27-Zamanın Pençesi

38 5 66
                                    

Kaç ay oldu gerçekten? Dört mü? Bu dört ayda o kadar şey değişti ki...Sizleri özledim, Kohren'in Çocukları'nı da özledim.
Bu bölüm daha çok ikinci kitabın giriş bölümü gibi bir şeyi oldu. Bu yüzden birazcık kısa. Ama ilerleyen bölümlerde bunu telafi edeceğimizi düşünüyorum.

Küçük bir uyarıda bulunmak istiyorum: bundan önceki 26 bölümün düzenlenmeye ihtiyacı var. Ufak mantık hataları ve yazım yanlışları gibi şeyler. Bu yüzden bir yandan da bunu yapıyor olacağım. Ama korkmayın hiçbir değişiklik olmayacak.

Yorumlarınızı merak ediyorum. Her birini okuyorum. Sorunuz olduğunda oradan bana sorabilirsiniz, cevaplandırırım.

Oy vermeyi unutmayınnn kaç kişi olduğumuzu bilelim.

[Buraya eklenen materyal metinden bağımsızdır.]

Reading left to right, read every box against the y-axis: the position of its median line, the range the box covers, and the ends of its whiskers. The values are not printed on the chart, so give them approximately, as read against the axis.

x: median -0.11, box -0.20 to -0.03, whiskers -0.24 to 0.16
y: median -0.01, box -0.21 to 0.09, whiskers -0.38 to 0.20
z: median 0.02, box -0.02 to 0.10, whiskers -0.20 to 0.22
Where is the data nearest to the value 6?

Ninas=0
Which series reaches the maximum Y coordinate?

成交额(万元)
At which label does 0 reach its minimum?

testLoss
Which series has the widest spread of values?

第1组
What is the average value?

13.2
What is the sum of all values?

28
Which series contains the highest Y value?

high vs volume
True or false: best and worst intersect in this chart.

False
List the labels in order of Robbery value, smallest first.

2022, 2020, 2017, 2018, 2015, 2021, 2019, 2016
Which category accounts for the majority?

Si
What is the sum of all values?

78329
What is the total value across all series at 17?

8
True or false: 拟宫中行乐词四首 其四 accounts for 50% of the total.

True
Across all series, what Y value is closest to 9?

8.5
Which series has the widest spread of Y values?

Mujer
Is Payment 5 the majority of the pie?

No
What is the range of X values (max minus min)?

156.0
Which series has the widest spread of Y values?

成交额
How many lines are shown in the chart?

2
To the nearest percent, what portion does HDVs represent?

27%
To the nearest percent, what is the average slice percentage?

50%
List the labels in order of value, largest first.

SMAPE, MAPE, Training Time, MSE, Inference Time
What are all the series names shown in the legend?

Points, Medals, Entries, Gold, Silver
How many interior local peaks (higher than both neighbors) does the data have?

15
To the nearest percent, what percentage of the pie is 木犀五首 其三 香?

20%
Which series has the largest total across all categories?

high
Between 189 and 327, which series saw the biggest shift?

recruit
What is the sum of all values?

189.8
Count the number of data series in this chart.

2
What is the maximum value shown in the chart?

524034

Öyleyse, sizi bölümle baş başa bırakıyorum.

İyi okumalar...


Tek istediğim şey ufak bir dalga çıkmasıydı. Küçücük bir farklılık. Ufacık bir değişiklik.

O dalgaların altında boğulmak, tahmin ettiğim bir şey değildi.

Güzel yüzerdim oysaki. Karadeniz kızıydım ben. Yazın anneanneme ziyarete Rize'ye gittiğimizde, babam ve dayım öğretmişlerdi bana o dalgalarla başa çıkmayı. Bu denli boğulduğumu görselerdi, muhtemelen yüzmeyi öğretmek için harcadıklara zamana lanet ederlerdi.

Ne kadar süre daha nefessiz kalabilirdim acaba?

Dokuz yıl, sekiz ay, on iki gün, otuz iki saniye.

Ne kadar daha dayanabilirdim kimsesizliğe?

Otuz üç saniye.

Hiç kimsem kalmadı.

Otuz dört saniye.

"Seni seviyorum."

Otuz beş saniye.

"Ben annen olmadan yaşayamam."

Otuz altı saniye.

"Bu sefer bekleme sırası sende sevgilim."

Otuz yedi saniye.

Küvetin kenarlarına tutunarak kendimi oturur hale getirdimde, omuzlarımın şiddetle inip kalkmasını umursamadan kendimi sakinleştirmeye çalıştım. Ellerimi artık uzun olan saçlarımdan tarak gibi geçirirken ellerim boynumda asılı kaldı. Göğüs kafesimdeki ağrı katlamaz bir hal aldığında, sonrasında ne olacağını bildiğimden zorlukla kendimi küvetten çıkarttım ve askılıktaki bornoza uzanarak hızlıca saralandım.

Göğüs kafesimdeki ağrı bir yarık oluşmuşçasına bedenime yayılırken, son gücümle aynanın yanındaki dolaptan sakinleştirici hapımı aldım ve kapağı kapatamadan olduğum yere çökerek sırtımı küvetin mermerine verdim.

Titreyen ellerime rağmen birkaç sakinleştirici hapını alarak ağzıma attım. Susuz bir şekilde içek ne kadar zor olsada kendimi zorlayarak hapları yuttum.

"Yeni bir doktora görünene kadar bu ilaç yok."

Gözyaşlarım kontrolüm dışında yanaklarımdan aşağıya süzülürken, kafamı mermere yaslayarak nefes alışverişime odaklanmaya çalıştım.

"Ben buradayım. Hep buradaydım."

Gözyaşlarıma ek olara sarsılmaya başladığımda elimdeki ilaç kutusunu yumduğumun içine aldım.